You never said your statement was just about airport car rentals. Over here that is very likely not the most common usage of rentals (and certainly if you exclude business travel and holidays), since airports are far between, but car rentals are all over the place, far away from those airports. You rent cars over here if you dont own a car and need transportation. Or if you have to move a large amount of items you rent a van.
Besides, you can simply take the bus or train from any airport to a real car rental which should be close by in any major city. Of course if you go do it in a business hub you will find scams for the average person. Does that sacrifice a little bit of convenience, sure. But if you buy all your water from street vendors at a tourist attraction we dont claim water is expensive.

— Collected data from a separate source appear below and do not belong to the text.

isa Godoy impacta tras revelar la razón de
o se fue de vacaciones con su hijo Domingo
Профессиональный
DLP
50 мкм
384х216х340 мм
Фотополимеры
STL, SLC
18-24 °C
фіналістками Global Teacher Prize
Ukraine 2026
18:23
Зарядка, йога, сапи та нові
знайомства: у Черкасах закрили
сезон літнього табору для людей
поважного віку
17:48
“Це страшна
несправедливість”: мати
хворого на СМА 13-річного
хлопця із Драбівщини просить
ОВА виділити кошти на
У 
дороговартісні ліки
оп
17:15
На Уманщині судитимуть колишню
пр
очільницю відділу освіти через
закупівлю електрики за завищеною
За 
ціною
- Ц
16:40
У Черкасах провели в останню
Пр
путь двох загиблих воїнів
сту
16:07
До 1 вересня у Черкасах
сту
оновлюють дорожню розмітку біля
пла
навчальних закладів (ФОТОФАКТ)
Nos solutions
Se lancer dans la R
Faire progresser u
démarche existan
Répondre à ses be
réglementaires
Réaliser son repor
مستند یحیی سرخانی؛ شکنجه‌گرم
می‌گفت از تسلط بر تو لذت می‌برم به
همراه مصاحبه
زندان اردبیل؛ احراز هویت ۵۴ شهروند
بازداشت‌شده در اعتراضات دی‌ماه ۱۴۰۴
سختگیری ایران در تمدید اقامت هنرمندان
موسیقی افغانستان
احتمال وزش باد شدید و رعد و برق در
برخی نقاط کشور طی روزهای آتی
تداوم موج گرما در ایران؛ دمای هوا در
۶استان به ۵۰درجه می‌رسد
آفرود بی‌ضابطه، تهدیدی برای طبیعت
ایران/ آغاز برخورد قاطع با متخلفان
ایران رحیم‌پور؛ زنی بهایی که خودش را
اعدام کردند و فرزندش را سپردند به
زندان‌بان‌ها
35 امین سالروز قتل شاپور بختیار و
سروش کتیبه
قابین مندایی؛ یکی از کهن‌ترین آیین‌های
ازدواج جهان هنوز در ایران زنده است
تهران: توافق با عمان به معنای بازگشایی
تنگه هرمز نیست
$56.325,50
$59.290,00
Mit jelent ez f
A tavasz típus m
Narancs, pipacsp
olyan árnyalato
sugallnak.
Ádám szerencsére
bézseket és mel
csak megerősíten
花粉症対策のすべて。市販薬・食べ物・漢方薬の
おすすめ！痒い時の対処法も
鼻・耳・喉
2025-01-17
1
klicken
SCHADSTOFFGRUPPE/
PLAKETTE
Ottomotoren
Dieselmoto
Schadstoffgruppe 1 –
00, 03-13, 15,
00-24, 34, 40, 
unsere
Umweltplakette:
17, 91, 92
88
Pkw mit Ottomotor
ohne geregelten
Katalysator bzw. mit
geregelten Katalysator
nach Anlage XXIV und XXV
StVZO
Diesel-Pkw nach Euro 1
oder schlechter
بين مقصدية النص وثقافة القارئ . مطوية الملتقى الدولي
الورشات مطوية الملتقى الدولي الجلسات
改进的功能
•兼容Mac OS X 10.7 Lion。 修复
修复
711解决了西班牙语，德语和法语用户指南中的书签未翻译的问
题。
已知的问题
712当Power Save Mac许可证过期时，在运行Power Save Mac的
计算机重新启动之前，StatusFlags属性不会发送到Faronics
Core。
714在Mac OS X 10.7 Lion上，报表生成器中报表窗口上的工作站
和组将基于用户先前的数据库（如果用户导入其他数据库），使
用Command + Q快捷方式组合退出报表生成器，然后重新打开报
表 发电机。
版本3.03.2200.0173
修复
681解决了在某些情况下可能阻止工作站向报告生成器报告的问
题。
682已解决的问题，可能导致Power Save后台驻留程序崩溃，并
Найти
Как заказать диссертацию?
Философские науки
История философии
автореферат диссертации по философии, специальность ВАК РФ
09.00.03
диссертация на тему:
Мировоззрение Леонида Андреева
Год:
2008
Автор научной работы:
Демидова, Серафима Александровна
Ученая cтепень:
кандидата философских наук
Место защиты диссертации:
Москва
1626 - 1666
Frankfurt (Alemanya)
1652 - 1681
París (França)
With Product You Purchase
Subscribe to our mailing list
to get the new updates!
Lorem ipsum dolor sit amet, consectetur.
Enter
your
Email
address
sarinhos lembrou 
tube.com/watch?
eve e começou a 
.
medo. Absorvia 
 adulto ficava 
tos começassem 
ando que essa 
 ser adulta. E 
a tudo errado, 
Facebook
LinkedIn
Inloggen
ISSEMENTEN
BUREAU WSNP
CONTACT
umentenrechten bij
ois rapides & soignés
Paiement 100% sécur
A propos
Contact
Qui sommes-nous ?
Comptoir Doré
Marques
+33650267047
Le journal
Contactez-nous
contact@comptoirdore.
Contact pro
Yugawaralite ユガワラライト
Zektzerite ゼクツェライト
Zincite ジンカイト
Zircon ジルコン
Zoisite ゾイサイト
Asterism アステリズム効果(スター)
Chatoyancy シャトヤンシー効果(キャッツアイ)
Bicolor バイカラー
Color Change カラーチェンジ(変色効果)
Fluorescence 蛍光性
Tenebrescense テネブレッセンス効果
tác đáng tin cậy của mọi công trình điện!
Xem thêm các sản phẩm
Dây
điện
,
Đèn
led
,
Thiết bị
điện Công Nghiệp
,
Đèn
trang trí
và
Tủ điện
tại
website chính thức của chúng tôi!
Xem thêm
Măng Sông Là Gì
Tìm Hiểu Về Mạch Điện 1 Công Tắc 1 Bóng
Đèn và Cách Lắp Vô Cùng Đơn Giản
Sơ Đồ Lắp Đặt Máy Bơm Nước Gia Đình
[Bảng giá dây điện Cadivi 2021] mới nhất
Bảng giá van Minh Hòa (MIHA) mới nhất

I can see you are simply from a very different world, that of business travel, which is why your perspective is so different.
EDIT: And no, I didn’t use a mom and pop shop, I used the biggest car renter in my country (Netherlands) with over 130 locations.
I’ve literally rented cars in Greece using cash.
They do require some form of identification for obvious reasons, but that is about it.
None of the rental places required credit cards.